La formule utilise la métaphore de la vitre cassée. Imaginez un bâtiment public, par exemple une école, dont la vitre est brisée. Par effet domino, une autre est brisée parce que les vandales se croient tout permis. Le sentiment d’insécurité croît en proportion des déprédations, comme c’est le cas avec les Tags par exemple.

La Tolérance zéro consiste à appliquer une peine rapide et radicale aux délinquants à la moindre infraction. Le délai entre la constatation du délit ou du crime et la peine est réduit au minimum et la prison ferme attend le délinquant. L’idée est qu’aucune infraction, si petite soit-elle, n’est tolérable.

Cette philosophie vise essentiellement la petite et moyenne délinquance, la plus visible et la plus dommageable à l’ordre public (les criminels en col blanc qui volent des milliards type Bernard Madoff ne menacent pas physiquement les passants).

Lorsqu’elle est mise en oeuvre à New York, la ville-monde ne ressemble évidemment pas à Bruxelles dans la mesure où il y règne une insécurité drastique qui fait de la Grosse Pomme un véritable coupe-gorge. Bruxelles, malgré des quartiers mal famés et qui font peur (on pense aux alentours de la Gare du Nord) n’a pas ce profil et fait office de capitale de cocagne.

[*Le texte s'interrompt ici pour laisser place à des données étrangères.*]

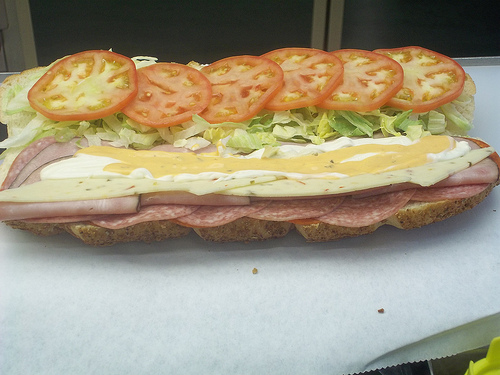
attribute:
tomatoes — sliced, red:
[25, 24, 462, 127]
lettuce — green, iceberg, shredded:
[56, 115, 446, 128]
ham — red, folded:
[9, 193, 478, 196]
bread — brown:
[6, 135, 495, 254]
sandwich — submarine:
[6, 32, 498, 291]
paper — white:
[9, 59, 498, 374]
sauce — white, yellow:
[17, 137, 470, 166]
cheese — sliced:
[15, 171, 482, 199]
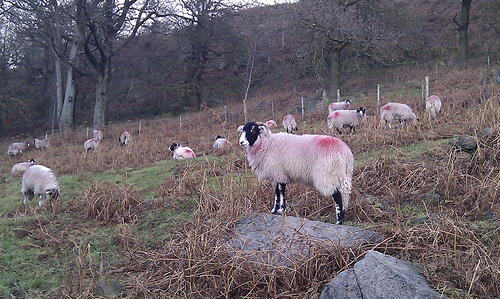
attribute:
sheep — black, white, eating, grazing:
[6, 94, 440, 227]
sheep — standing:
[237, 121, 354, 224]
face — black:
[237, 122, 258, 147]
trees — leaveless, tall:
[1, 1, 499, 129]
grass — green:
[120, 171, 161, 188]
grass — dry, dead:
[192, 255, 246, 294]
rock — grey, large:
[214, 212, 382, 279]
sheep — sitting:
[168, 134, 234, 166]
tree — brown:
[33, 0, 191, 140]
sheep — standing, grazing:
[20, 165, 60, 215]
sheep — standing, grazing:
[378, 101, 421, 131]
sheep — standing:
[424, 95, 441, 117]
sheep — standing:
[119, 131, 132, 146]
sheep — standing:
[83, 137, 103, 155]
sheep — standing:
[9, 140, 32, 159]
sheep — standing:
[327, 98, 350, 115]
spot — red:
[332, 113, 338, 119]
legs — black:
[330, 190, 346, 228]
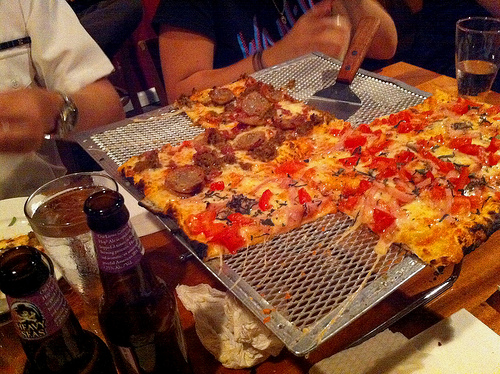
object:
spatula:
[305, 16, 382, 123]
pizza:
[116, 71, 500, 271]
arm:
[20, 0, 129, 138]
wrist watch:
[41, 92, 79, 141]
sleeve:
[17, 0, 116, 98]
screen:
[71, 51, 499, 358]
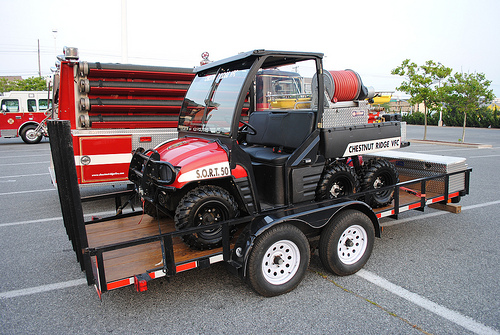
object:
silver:
[323, 101, 368, 129]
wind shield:
[177, 55, 261, 136]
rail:
[82, 169, 471, 257]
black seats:
[239, 110, 315, 166]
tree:
[390, 60, 455, 140]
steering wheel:
[239, 120, 257, 136]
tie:
[399, 186, 421, 197]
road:
[0, 123, 499, 334]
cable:
[329, 71, 357, 103]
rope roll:
[311, 69, 362, 102]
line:
[354, 269, 500, 335]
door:
[0, 99, 18, 136]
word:
[349, 143, 374, 153]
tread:
[358, 157, 383, 182]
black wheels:
[174, 186, 240, 250]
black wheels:
[316, 165, 361, 201]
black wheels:
[356, 158, 399, 208]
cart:
[45, 47, 471, 301]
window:
[27, 99, 36, 112]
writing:
[196, 167, 228, 179]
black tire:
[319, 210, 375, 277]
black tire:
[248, 224, 310, 298]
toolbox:
[362, 150, 467, 193]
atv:
[128, 49, 408, 249]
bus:
[0, 91, 53, 145]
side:
[325, 121, 401, 158]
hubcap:
[262, 240, 300, 285]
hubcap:
[337, 224, 368, 265]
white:
[177, 162, 230, 183]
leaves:
[404, 74, 483, 92]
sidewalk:
[406, 125, 499, 143]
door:
[233, 53, 322, 215]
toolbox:
[323, 101, 368, 128]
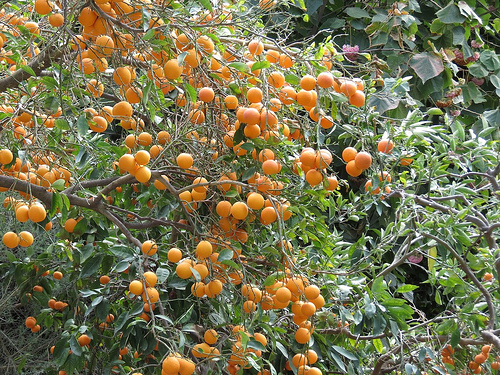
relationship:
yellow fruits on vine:
[118, 140, 158, 180] [141, 122, 188, 207]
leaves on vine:
[325, 216, 467, 343] [141, 122, 188, 207]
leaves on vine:
[340, 290, 395, 334] [275, 320, 383, 343]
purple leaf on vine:
[339, 42, 361, 62] [300, 42, 357, 61]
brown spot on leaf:
[55, 203, 61, 214] [46, 187, 62, 219]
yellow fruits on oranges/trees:
[0, 0, 412, 375] [1, 0, 499, 375]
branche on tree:
[4, 177, 120, 207] [24, 5, 410, 353]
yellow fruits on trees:
[0, 0, 412, 375] [237, 50, 432, 290]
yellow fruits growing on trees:
[0, 0, 412, 375] [237, 50, 432, 290]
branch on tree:
[432, 153, 497, 188] [42, 29, 467, 355]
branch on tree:
[389, 172, 498, 239] [42, 29, 467, 355]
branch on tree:
[401, 212, 497, 336] [42, 29, 467, 355]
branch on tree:
[356, 227, 426, 282] [42, 29, 467, 355]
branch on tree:
[334, 187, 412, 236] [42, 29, 467, 355]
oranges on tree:
[177, 71, 330, 266] [50, 38, 449, 368]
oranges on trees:
[3, 9, 327, 366] [20, 16, 469, 352]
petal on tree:
[408, 248, 423, 265] [241, 0, 498, 327]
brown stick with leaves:
[418, 230, 498, 344] [321, 99, 467, 230]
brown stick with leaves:
[1, 174, 177, 207] [107, 212, 187, 272]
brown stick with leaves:
[0, 42, 64, 91] [58, 161, 274, 203]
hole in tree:
[387, 252, 450, 329] [7, 49, 493, 370]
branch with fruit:
[111, 138, 338, 229] [352, 151, 369, 166]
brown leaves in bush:
[386, 3, 408, 18] [0, 0, 500, 374]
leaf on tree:
[184, 342, 226, 361] [83, 31, 446, 349]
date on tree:
[191, 360, 201, 371] [83, 31, 446, 349]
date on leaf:
[191, 360, 201, 371] [184, 342, 226, 361]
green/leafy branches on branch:
[385, 169, 499, 371] [356, 227, 426, 282]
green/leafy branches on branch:
[0, 160, 269, 298] [356, 227, 426, 282]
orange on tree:
[210, 76, 281, 154] [93, 49, 423, 325]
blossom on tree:
[338, 42, 360, 60] [252, 0, 499, 210]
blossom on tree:
[446, 41, 477, 63] [252, 0, 499, 210]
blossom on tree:
[448, 101, 463, 118] [252, 0, 499, 210]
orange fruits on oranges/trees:
[89, 12, 361, 210] [1, 0, 499, 375]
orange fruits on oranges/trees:
[152, 243, 312, 373] [1, 0, 499, 375]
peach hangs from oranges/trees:
[243, 107, 260, 124] [1, 0, 499, 375]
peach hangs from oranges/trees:
[134, 149, 150, 163] [1, 0, 499, 375]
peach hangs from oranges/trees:
[27, 204, 47, 223] [1, 0, 499, 375]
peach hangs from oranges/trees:
[231, 201, 248, 219] [1, 0, 499, 375]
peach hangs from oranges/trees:
[167, 247, 182, 263] [1, 0, 499, 375]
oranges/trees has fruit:
[1, 0, 499, 375] [2, 0, 497, 372]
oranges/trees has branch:
[1, 0, 499, 375] [2, 214, 64, 369]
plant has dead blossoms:
[355, 1, 497, 121] [433, 86, 468, 116]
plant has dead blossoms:
[355, 1, 497, 121] [455, 47, 482, 64]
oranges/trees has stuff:
[1, 0, 499, 375] [56, 25, 391, 325]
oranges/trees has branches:
[1, 0, 499, 375] [151, 59, 386, 300]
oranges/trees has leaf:
[1, 0, 499, 375] [343, 232, 372, 260]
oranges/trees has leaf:
[1, 0, 499, 375] [390, 276, 419, 297]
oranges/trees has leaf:
[1, 0, 499, 375] [384, 302, 416, 321]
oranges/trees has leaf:
[1, 0, 499, 375] [330, 282, 361, 309]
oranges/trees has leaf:
[1, 0, 499, 375] [295, 227, 317, 248]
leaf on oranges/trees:
[403, 52, 443, 84] [1, 0, 499, 375]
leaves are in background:
[391, 151, 495, 356] [295, 14, 496, 368]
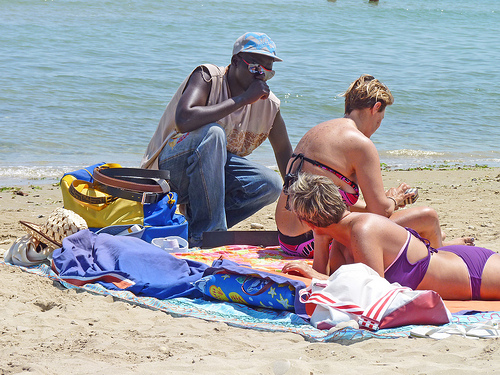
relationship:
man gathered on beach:
[142, 32, 290, 260] [3, 151, 499, 374]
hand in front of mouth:
[243, 74, 271, 103] [251, 76, 272, 92]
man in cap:
[142, 32, 290, 260] [230, 29, 283, 61]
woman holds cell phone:
[275, 72, 441, 256] [397, 176, 418, 207]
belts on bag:
[69, 166, 163, 210] [61, 161, 191, 241]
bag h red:
[298, 263, 454, 327] [401, 294, 449, 323]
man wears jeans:
[142, 32, 290, 260] [158, 135, 282, 244]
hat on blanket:
[15, 206, 86, 250] [8, 233, 52, 277]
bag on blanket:
[298, 263, 454, 327] [90, 273, 493, 343]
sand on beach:
[5, 270, 499, 373] [3, 151, 499, 374]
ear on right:
[372, 93, 384, 116] [348, 74, 444, 238]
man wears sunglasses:
[142, 32, 290, 260] [226, 48, 277, 80]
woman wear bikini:
[290, 171, 499, 303] [384, 228, 495, 297]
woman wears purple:
[290, 171, 499, 303] [392, 263, 419, 283]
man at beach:
[142, 32, 290, 260] [3, 151, 499, 374]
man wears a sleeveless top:
[142, 32, 290, 260] [140, 61, 285, 175]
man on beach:
[142, 32, 290, 260] [3, 151, 499, 374]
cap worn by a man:
[230, 29, 283, 61] [142, 32, 290, 260]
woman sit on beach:
[290, 171, 499, 303] [3, 151, 499, 374]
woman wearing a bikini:
[290, 171, 499, 303] [384, 228, 495, 297]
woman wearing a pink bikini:
[275, 72, 441, 256] [278, 153, 360, 263]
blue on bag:
[150, 211, 175, 235] [61, 161, 191, 241]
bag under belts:
[61, 161, 191, 241] [69, 166, 163, 210]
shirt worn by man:
[140, 61, 285, 175] [142, 32, 290, 260]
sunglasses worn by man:
[226, 48, 277, 80] [142, 32, 290, 260]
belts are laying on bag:
[69, 166, 163, 210] [61, 161, 191, 241]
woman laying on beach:
[290, 171, 499, 303] [3, 151, 499, 374]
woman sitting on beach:
[275, 72, 441, 256] [3, 151, 499, 374]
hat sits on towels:
[15, 206, 86, 250] [8, 233, 52, 277]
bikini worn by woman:
[384, 228, 495, 297] [290, 171, 499, 303]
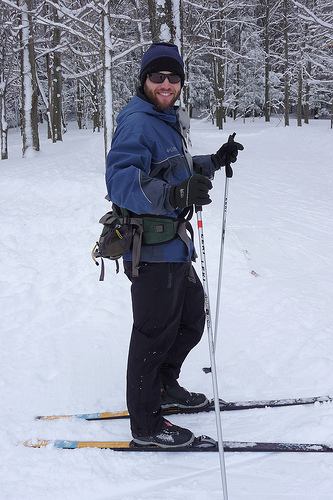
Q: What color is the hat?
A: Blue and black.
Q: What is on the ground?
A: Snow.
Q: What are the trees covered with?
A: Snow.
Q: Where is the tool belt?
A: Around waist.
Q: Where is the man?
A: Standing in the snow.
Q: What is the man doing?
A: Cross country skiing.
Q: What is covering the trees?
A: Snow.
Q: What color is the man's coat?
A: Blue.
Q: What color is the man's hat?
A: Blue.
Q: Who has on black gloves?
A: The skier.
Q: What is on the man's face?
A: Sunglasses.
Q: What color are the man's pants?
A: Black.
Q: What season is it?
A: Winter.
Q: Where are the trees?
A: Behind the man.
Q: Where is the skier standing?
A: On flat snow.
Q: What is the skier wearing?
A: A blue and black knit hat.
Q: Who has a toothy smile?
A: The bearded skier.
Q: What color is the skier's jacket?
A: Grey and blue.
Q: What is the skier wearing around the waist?
A: A waistpack with many straps.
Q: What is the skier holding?
A: Silver poles with writing.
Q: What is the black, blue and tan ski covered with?
A: Snow.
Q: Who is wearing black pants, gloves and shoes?
A: The skier.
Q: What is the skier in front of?
A: Trees covered in snow.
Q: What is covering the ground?
A: Snow.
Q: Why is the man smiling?
A: Taking a picture.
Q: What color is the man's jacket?
A: Blue.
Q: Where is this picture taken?
A: Mountain.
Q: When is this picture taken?
A: While skiing.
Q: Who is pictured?
A: A man skier.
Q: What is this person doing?
A: Skiing.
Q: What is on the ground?
A: Snow.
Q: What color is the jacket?
A: Blue.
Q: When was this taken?
A: Winter.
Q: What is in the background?
A: Trees.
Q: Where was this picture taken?
A: Slopes.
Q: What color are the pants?
A: Black.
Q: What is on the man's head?
A: Hat.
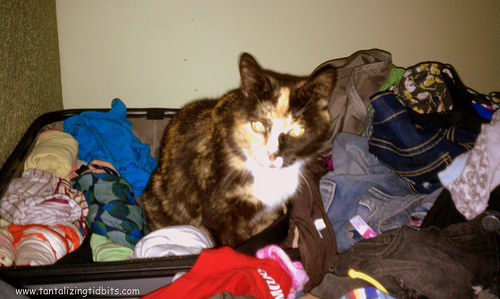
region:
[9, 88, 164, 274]
rolled up clothing in suitcase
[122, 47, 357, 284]
brown and orange cat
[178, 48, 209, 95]
brown stains on wall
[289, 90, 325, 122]
white whiskers above cat eye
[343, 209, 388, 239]
small tag on clothing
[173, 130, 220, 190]
fur on side of cat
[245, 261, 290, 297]
white text on red shirt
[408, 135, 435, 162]
yellow stitching on clothing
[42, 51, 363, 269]
cat sitting in suitcase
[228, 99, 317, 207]
camera flash on cat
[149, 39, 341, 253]
a brown cat sitting in a suitcase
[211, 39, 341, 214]
a white spot on the cat's chest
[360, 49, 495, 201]
a dark colored pair of jeans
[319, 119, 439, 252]
a light colored pair of jeans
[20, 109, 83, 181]
a piece of yellow clothing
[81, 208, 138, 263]
a piece of green clothing rolled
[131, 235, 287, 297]
a red shirt in front of the cat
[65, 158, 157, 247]
a blue and green piece of clothing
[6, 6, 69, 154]
a gold colored wall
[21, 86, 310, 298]
a suitcase full of clothing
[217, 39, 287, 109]
ear of the cat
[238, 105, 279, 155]
eye of the cat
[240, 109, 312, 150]
eyes of the cat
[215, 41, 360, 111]
two ears of the cat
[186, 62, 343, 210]
white, brown and black cat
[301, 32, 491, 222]
clothing next to the cat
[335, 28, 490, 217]
clothes on the bed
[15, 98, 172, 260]
clothing in the suitcase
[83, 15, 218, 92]
wall behind the cat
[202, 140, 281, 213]
whiskers on cat's face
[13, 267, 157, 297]
website in bottom left corner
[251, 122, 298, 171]
nose of the cat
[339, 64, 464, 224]
clothing next to cat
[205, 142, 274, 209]
whiskers on the cat's face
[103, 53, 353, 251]
cat in a suitcase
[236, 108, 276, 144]
eye of the cat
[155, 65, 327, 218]
black and brown and white cat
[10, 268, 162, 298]
website in bottom left corner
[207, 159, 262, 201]
whiskers on the cat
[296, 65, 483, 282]
clothing on the bed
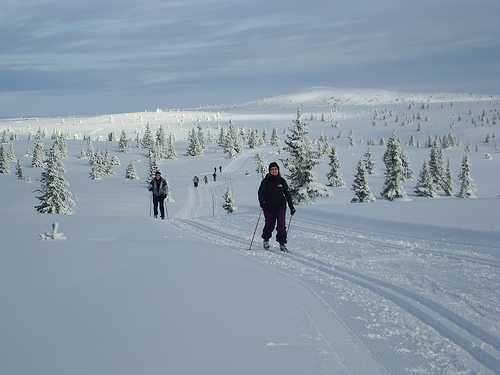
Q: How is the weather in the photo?
A: It is cloudy.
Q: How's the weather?
A: It is cloudy.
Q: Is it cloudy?
A: Yes, it is cloudy.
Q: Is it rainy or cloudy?
A: It is cloudy.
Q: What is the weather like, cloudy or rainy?
A: It is cloudy.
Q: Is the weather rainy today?
A: No, it is cloudy.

Les résultats de la Tolérance zéro à New York sont néanmoins spectaculaires. Selon le New York Times, entre 1990 et 2009, le nombre de meurtres annuels y aurait baissé de 2.245 à 461. Cette année-là, certains jours, « personne n’est tué à New York », souligne le prestigieux quotidien. Et vous pouvez désormais laisser votre sac à main sur un banc public sans surveillance à Manhattan puisqu’entre 1992 et 1999 on constate une baisse de 62,5 % pour les vols à la tire et de 68 % pour les vols de voiture ainsi que 62 % pour les cambriolages et même 36 % pour les viols.

Certains auteurs libéraux estiment toutefois que la prospérité new-yorkaise revenue et la fin du trafic de cracks ont pu influencer ces améliorations au moins autant si pas plus que la Tolérance zéro. Certaines villes américaines connaissent d’ailleurs un déclin comparable sans ce type de politiques.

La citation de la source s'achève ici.